Tuesday, January 13, 2009

Re: Free speech in Israel

And two notable items from Haaretz on the possibility of a ceasfire in Gaza. 

But first, bloody essential reading on two issues that are quickly becoming favorites of mine: Mexican drug wars, and the only conceivable way of stopping them.

It looks like Egypt is pressuring Hamas into a one-year ceasefire with interim Turkish control of border crossings into Egypt. Since Hamas hasn't been able to behave itself during the daily 3-hour humanitarian ceasefires--and especially since a Turkish "peacekeeping" force probably won't be willing to actively reign in Hamas--this is a bum deal for the Israelis, and accepting it would be accepting the delusion that Egyptian political fecklessness (or grandstanding) is really moderation in disguise. It's not.

Except hey, check this out a few paragraphs from the end:


Maher Taher, a Popular Front for the Liberation of Palestine official representing the Palestinian organizations in Syria at the Cairo talks, utterly rejected the Egyptian initiative, which he said calls for a cease-fire of 10 to 15 years, the deployment of international forces in Gaza, and the suspension of weapons manufacturing and all smuggling into Gaza.


So Hamas wants out, but might not want out. The Egyptian government wants to solve its own security dilemma vis-a-vis its border with Gaza while maintaining its standing as a moderate and pro-western Arab state--without bringing it into open conflict with Syrian and Iranian interests, and without empowering the country's sizable Islamist opposition. And Iran and Syria want to see some kind of return on their investment in resources and national prestiege, in the form of a meaningless ceasefire and the dead or injured Israelis such a ceasefire would entail.

This puts the current Israeli impasse in an interesting light: does Olmert realize that even at this late point there's pretty much no way of stopping the rocket fire, getting Gilad Shalit back and bringing some semblance of order to the Strip by negotiation alone? Even more fascinating: how could Livni and Barack possibly think otherwise?

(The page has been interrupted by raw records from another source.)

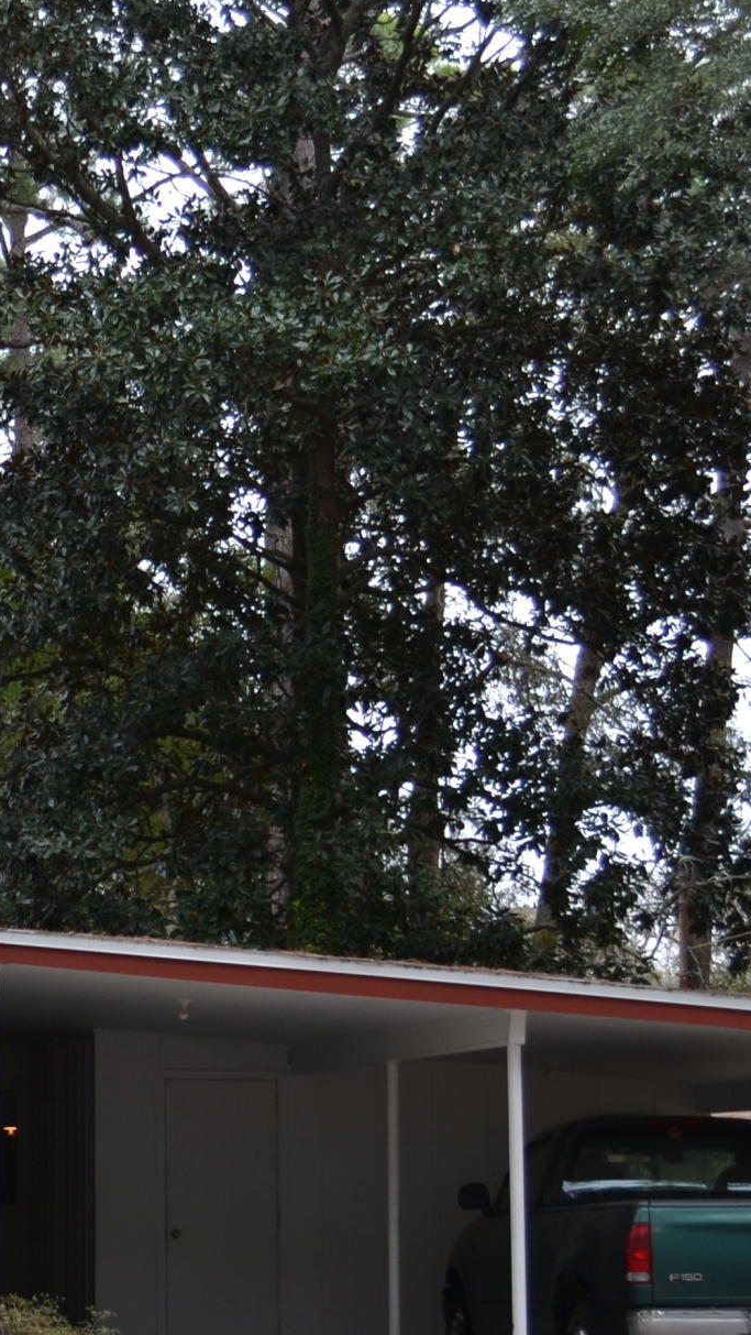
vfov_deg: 21.1
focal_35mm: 101
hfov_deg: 11.5
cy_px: 807
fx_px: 3573
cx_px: -412
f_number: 4.2
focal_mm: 26
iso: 100
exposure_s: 1/50
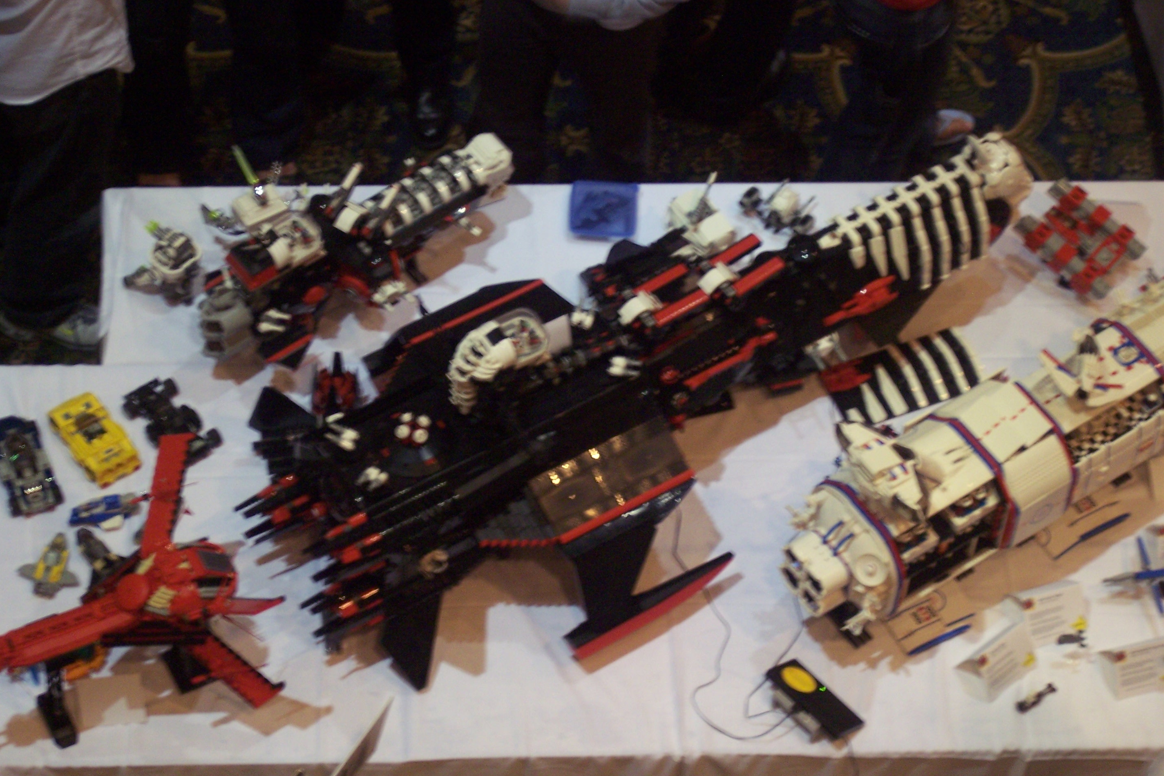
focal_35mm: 122
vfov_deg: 11.2
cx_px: 583
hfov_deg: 16.8
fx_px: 3944
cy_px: 342
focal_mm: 24
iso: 200
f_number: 4.8
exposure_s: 1/8
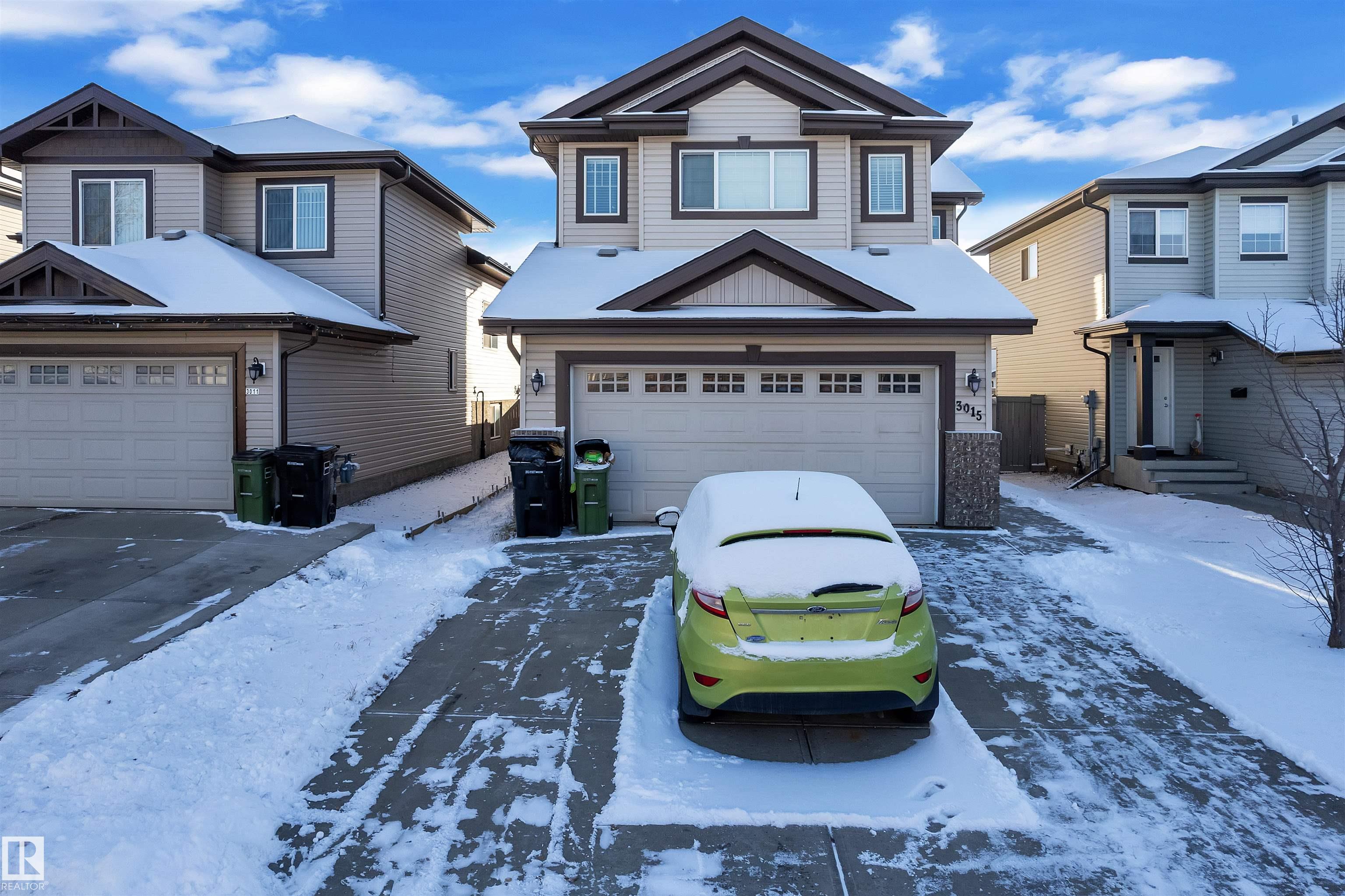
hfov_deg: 78.6
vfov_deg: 57.2
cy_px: 448
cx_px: 672
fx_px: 822
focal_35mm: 22
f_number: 2.4
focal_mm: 8.38
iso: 130
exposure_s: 1/1250
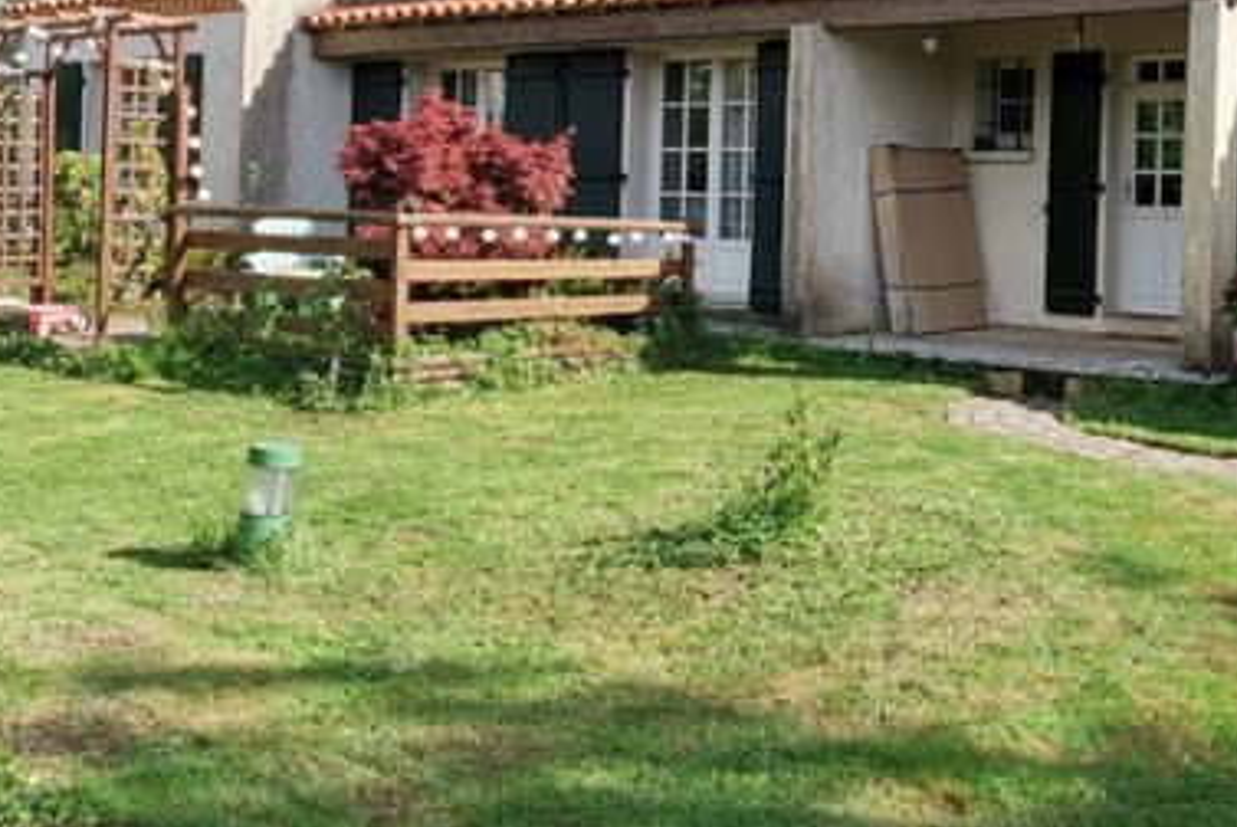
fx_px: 1479
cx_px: 961
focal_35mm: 43
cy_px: 203
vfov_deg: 30.7
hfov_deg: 43.6
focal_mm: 4.66
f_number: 1.4
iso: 50
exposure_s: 1/2105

And now to this post's titular issue: Danny wondered how Israel can defend free speech while at the same time curtailing it--this in response to the long-standing ban on seating anti-Zionist parties in the Knesset.

The cop-out answer is that the Knesset actually does seat parties that are anti-Zionist in the sense that they don't exactly conform to the minimalist definition of Zionism as support for a Jewish, democratic state in the Land of Israel. Hadash, for instance, supports a cooperative Jewish-Arab socialism that is basically binationalist--as I mentioned in my last post, they currently seat 3 MKs. There have also been parties that are religious enough to be considered anti-democratic, and they probably account for 10-15 seats currently: UTJ and maybe even Shas fall into this category. So "Jewish and democratic" can mean anything from "socialist with a large population of Jews who share in decision-making" to "hardcore Torah state in which all but the most religious are pretty much disenfranchised."

In reality, a party can drop the "Jewish" or "democratic" half of the "Jewish and democratic" criterion and still be kosher. Parties are only trefe--and this will hopefully help me pivot into the non cop-out answer--if they are neither Jewish nor democratic. Admittedly, this could disenfranchise anarchists, Arab nationalists, and Jewish extremists who believe in the dismantling of the current state (the now-outlawed Kach being the leading and possibly only example of this last camp...). But parties are only banned under really extreme circumstances--when their leader is an amateur terrorist like Meir Kehane, or a treasonous scumbag like Azmi Bishara. 

The 1992 parties law is easily abused, but seldom invoked. Which raises the question of why a democracy in which parties like UTJ, Hadash and Balad (usually) don't represent a crisis in the existence or self-definition of the state needs this kind of a limitation in the first place.

The usual bullshit answer is that in democracies, limitations on freedom of speech--whether they curtail your right to deny the Holocaust in Germany or Austria or your right to call for the expulsion of Arab citizens in Israel--are fundamentally pragmatic; that they're regrettable, self-consciously extreme, perhaps even last-ditch efforts at protecting values that would otherwise to vulnerable. But this logic gives into the paranoid fear that those values aren't resiliant enough to stand on their own. Indeed, the day when Zionism must be sustained by a formalized ban on anti-Zionism is the day that the Zionist project has officially failed.

No more convincing an answer is that these limitations are based on some Lockian concept of civic nationalism, whereby political communities are sustained by values that cannot be compromised. Thus the ban on anti-Zionist parties becomes a kind of revolt against whatever post-modern nihilism views "civic nationalism" or the "political community" as inconcequential, ephemeral, or even oppressive. 

I'd rather not use this as an opportunity to argue against the idea that freedom is only meaningful if it's granted to everyone and everything, or, conversely, that it's meaningless if it's ever denied to anyone--just to point out that Israel isn't America, and that parties do, from time to time, pose a pretty viable threat to the security of the state. Israel's already-tricky balance between democracy and security would be much better served if its future constitution bans parties on this basis and this basis alone.